WORK INSTRUCTION:
Nothing but the records, repeated exactly, should form the response.

RECORDS SHOWN:
■ ■ ■ ■

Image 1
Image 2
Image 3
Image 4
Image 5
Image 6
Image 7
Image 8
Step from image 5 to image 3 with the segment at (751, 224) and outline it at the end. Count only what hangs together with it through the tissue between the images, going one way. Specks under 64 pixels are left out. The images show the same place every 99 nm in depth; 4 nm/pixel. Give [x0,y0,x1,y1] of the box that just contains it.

■ ■ ■ ■

RESULT OF THE EXERCISE:
Image 1
Image 2
Image 3
Image 4
Image 5
Image 6
Image 7
Image 8
Step from image 5 to image 3 with the segment at (751, 224) and outline it at the end. Count only what hangs together with it through the tissue between the images, going one way. Specks under 64 pixels are left out. The images show the same place every 99 nm in depth; 4 nm/pixel. Give [x0,y0,x1,y1] of the box that just contains it.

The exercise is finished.